Un récit à l’imaginaire riche, qui raconte une histoire pleine d’humanité, une histoire de rencontre salvatrice, illustré avec beaucoup d’expressivité, de violence parfois, de douceur aussi, un récit porteur d’espoir. On en a besoin !

Petite mer

Petite mer
Marie Colot Illustrations de Manuela Ferry
Editions du Pourquoi pas – Pourquoi pas la terre ? 2022

La  baleine (bleue) cherche de l’eau…

Par Michel Driol

C’est d’abord un face à face entre une petite fille et une baleine, de part et d’autre de la vitre d’un aquarium géant. L’enfant ressent l’ennui de la baleine qui lui raconte sa vie d’avant, sa liberté dans l’océan. Elle tient sa promesse de tout faire pour la libérer. Devenue mère à son tour, elle raconte cette histoire à sa fille, en espérant revoir la baleine dans l’océan.

Reprenant  un des  motifs fréquents en littérature pour la jeunesse, celui de l’amitié entre un enfant et un animal, voilà un album pour sensibiliser les plus jeunes à la question des animaux en cage, des poissons en aquarium, dressés pour faire des spectacles dans des delphinariums, dont la fin est programmée par une loi en France. Il s’agit bien sûr ici de plaider pour le respect des milieux naturels, et, au-delà des problématiques actuelles sur le bienêtre animal, de dire clairement que la place des animaux sauvages n’est ni dans un zoo, ni dans un cirque, ni dans un aquarium. Le récit joue sur l’opposition entre le grand et le minuscule : la baleine gigantesque dans l’aquarium trop petit pour elle, la baleine gigantesque face à la fillette, trop petite pour la sauver à elle seule. Il joue aussi sur le contraste entre l’univers de béton et de verre de l’aquarium et la beauté évoquée de l’océan de sa lumière et de ses couleurs particulières. Il joue enfin sur l’improbable : l’amitié entre une fillette et une baleine, montrant leur communication, n’hésitant pas à les faire, d’une certaine façon, dialoguer et échanger, façon de prêter des sentiments et des attitudes humaines à l’animal. Ce qui est mis en évidence, c’est la force de l’empathie de la fillette, à la fois sa naïveté et sa spontanéité dans ses réactions face à la baleine, mais aussi sa maturité dans sa capacité aussi à mobiliser autour d’elle, en parlant de cet animal, de façon à ce que la force du collectif puisse rendre à la baleine sa liberté. Les illustrations mettent surtout l’accent sur la baleine dans son milieu naturel, envahissant tout l’espace de sa grande taille, devenant pratiquement un univers à elle seule, dans un monde de couleurs et de joie.
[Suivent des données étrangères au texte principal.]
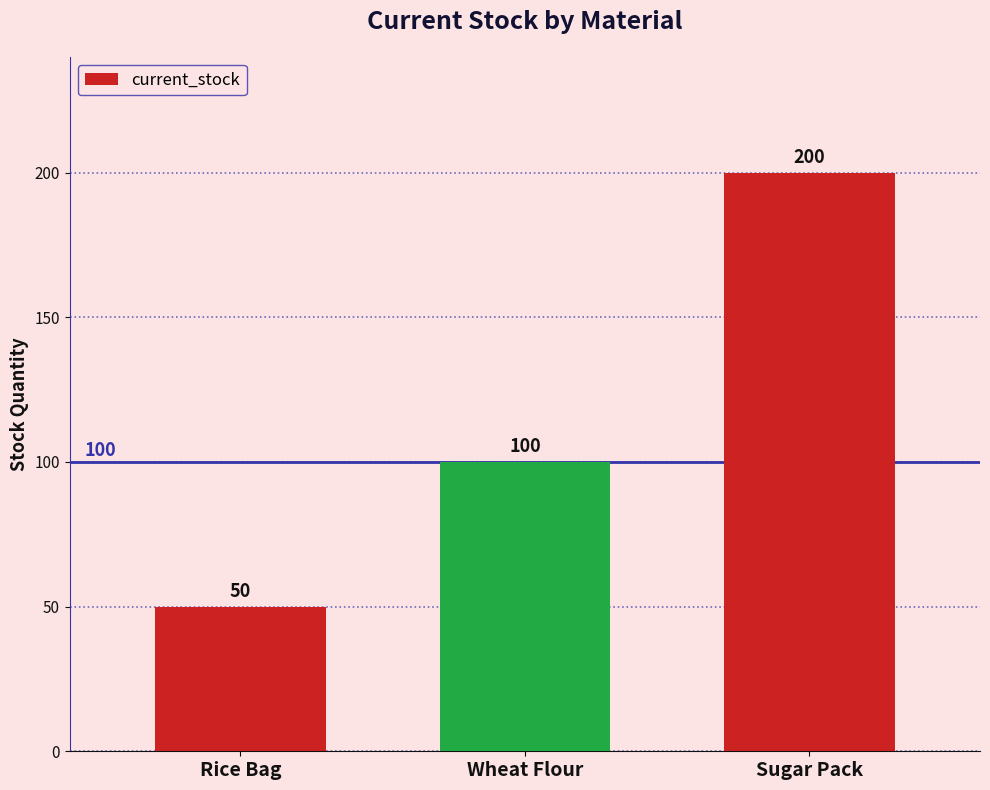

What is the minimum value shown in the chart?

50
Un album optimiste, qui n’est pas sans évoquer par certains aspects l’Œil du Loup, de Daniel Pennac, un album qui repose sur la transmission d’une baleine à une fillette, d’une mère à sa fille, pour dire qu’il faut savoir nager à contrecourant et respecter à tout prix le vivant, les animaux, ainsi que la liberté.

Tor et les gnomes

Tor et les gnomes
Thomas Lavachery
L’école des loisirs, 2015

Eloge de la compassion

Par Anne-Marie Mercier

Tor de Borgcouvmouchegabaritisvik est un enfant sensible, qui aime bien son père et son oncle, mais est capable de penser qu’ils peuvent avoir tort. Il va à la pêche avec eux, et si ça ne mord pas, c’est forcément la faute d’un farfajoll que père et oncle piègent et exposent moribond sur la place du village. On devine la suite : Tor le sauve, et est récompensé par la suite de cette bonne ( ?) action.
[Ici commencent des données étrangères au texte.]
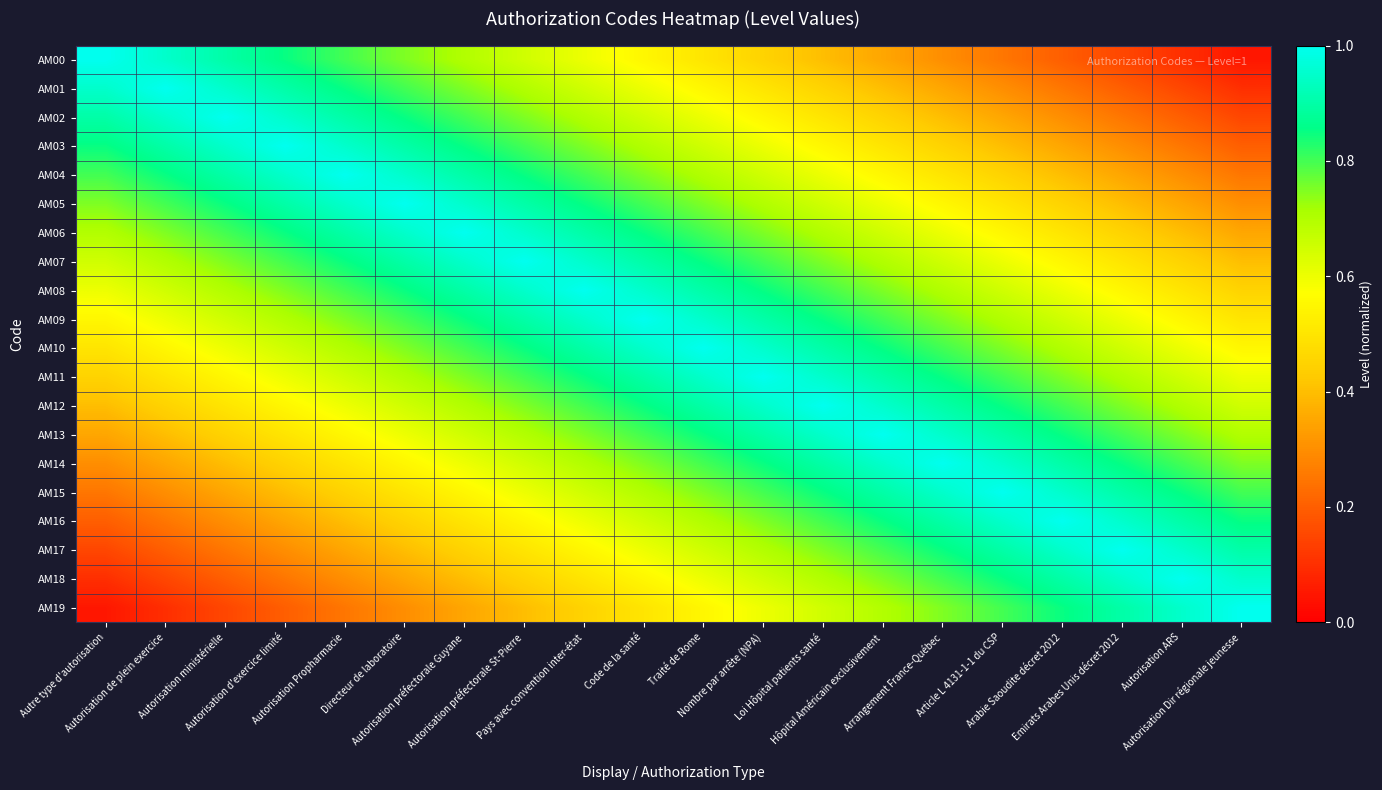

How many data points does each series have?

20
Certes, cela n’a rien d’original, à part le cadre nordique et la description du farfajoll, être délicat et étrange. Mais on ne se lasse pas de ces histoires d’alliance entre l’enfance et le bizarre, le petit, l’improductif.

Enfin, les dessins de Thomas Lavachery qui propose toute une encyclopédie d’êtres formant le « petit peuple » ont bien du charme.